The Software Development Life Cycle has evolved dramatically over recent years, with DevOps emerging as a critical element. It’s estimated to reach a market size of $25 billion by 2028, and a recent survey suggests that it commands 80% of engineering budgets, according to Grove Ventures.
Yet, despite its significance, the practice is still considerably complex. Balancing speed with quality, orchestrating multi-layered deployments, and maintaining rigorous security standards are just a few of the hurdles encountered. Amidst these complexities, Generative AI is making a profound impact.
Within this dynamic landscape, Kubiya, an Israeli startup, has swiftly capitalized on the potential of Generative AI for DevOps. Founded in 2022 by Amit Eyal Govrin and Shaked Askayo, backed by VCs in Israel and Silicon Valley and with millions in their coffers, Kubiya developed an Agent Based, Large Language Model (LLM) powered DevOps assistant, 'Kubi', offering a comprehensive suite of engineering tools, enabling tasks such as IaC provisioning, triggering CI/CD jobs, managing Kubernetes namespace, and Jira ticket handling with unprecedented ease.
In my ongoing series of interviews with pioneers in Generative AI, I recently sat down with Mr. Govrin. We discussed their groundbreaking work with 'Agents', his early bets on LLMs in the context of Conversational AI and their ambitions to push the envelope further into the realm of autonomous agents for operations.
How has Generative AI helped in the implementation of DevOps?
"Generative AI gave way to a more efficient exchange between users and their engineering tools. The traditional one-sided human to machine interaction, which lacked any form of feedback and required substantial user effort, has evolved into a reciprocal communication medium. It allows for more intuitive and interactive experiences, significantly enhancing the way humans interact with machines, and more importantly, significantly changes the discussion around the time it takes to automate end-to-end DevOps tasks."
"At Kubiya we built a full-stack LLM solution layered with a suite of purpose-built, agent-actors to address every aspect of the enterprise use-cases. A user may interact with our agents on a general purpose question around their knowledge base or docs. In this instance Kubiya fine-tunes the embedding and uses RAG to infer answers to the questions complete with a summary and links, all while maintaining complete control of the access and permission levels of the user. This will typically give them an appetite to challenge the system with more advanced use cases such as granting permission to create a new development stack using Terraform for instance or create an IAM policy and attaching it to an S3 bucket. Finally a user will feel the confidence to ask the system to create a complex chain of actions using multiple tools, data sources and policies."

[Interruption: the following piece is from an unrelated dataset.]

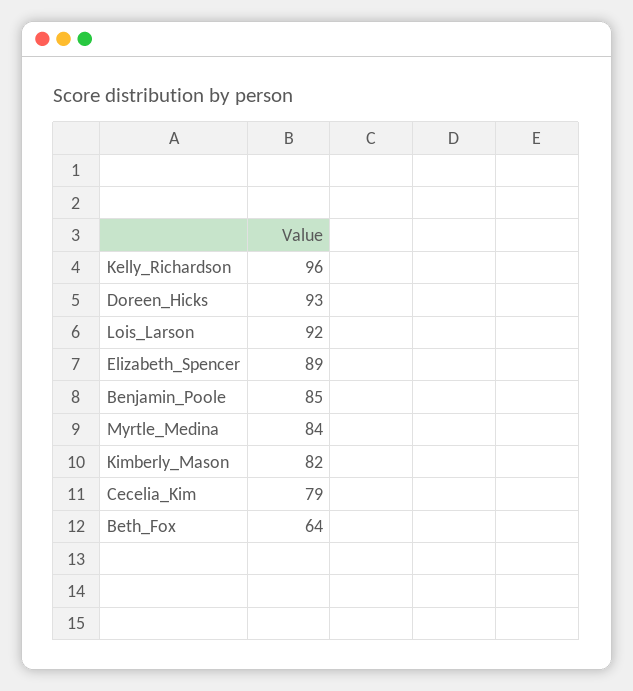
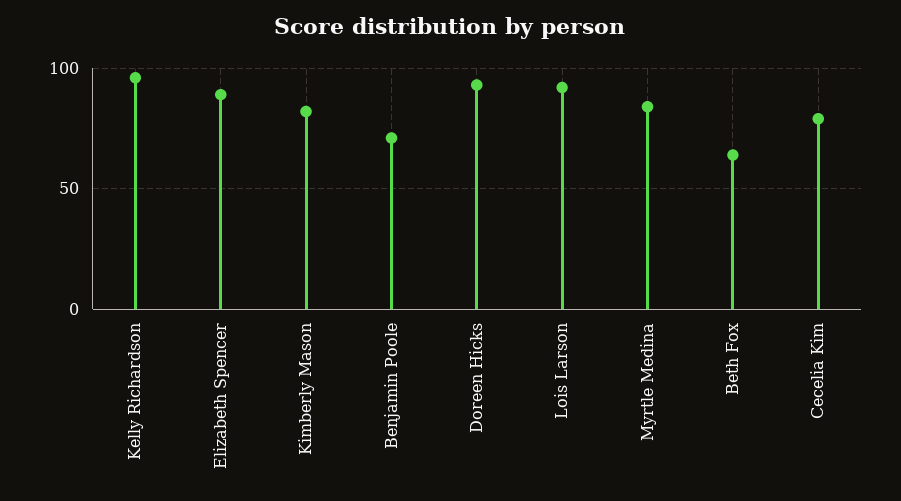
Benjamin_Poole: 85 -> 70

"We have seen several of our customers create automated tasks that sweep their Jira 'to-do' queue on a scheduled basis, try to solve a myriad of complex use-cases including Kubernetes troubleshooting, elevated permissions, GitHub PR merge and Terraform code, and then notate each ticket once finished so that it’s solved and moved to 'completed'. Some have even gone as far as having the agent assign follow-on steps to admins and notify the requesters on a channel once complete."
"It’s hard to give this use-case a name as it covers so much ground, but it’s an end-to-be automation of DevOps tasks that otherwise would have required multiple tools, knowledge sources and tasks not to mention involve multiple humans in the loop. This is the genesis of AI agents - offloading work from humans to free them to focus on their best skills."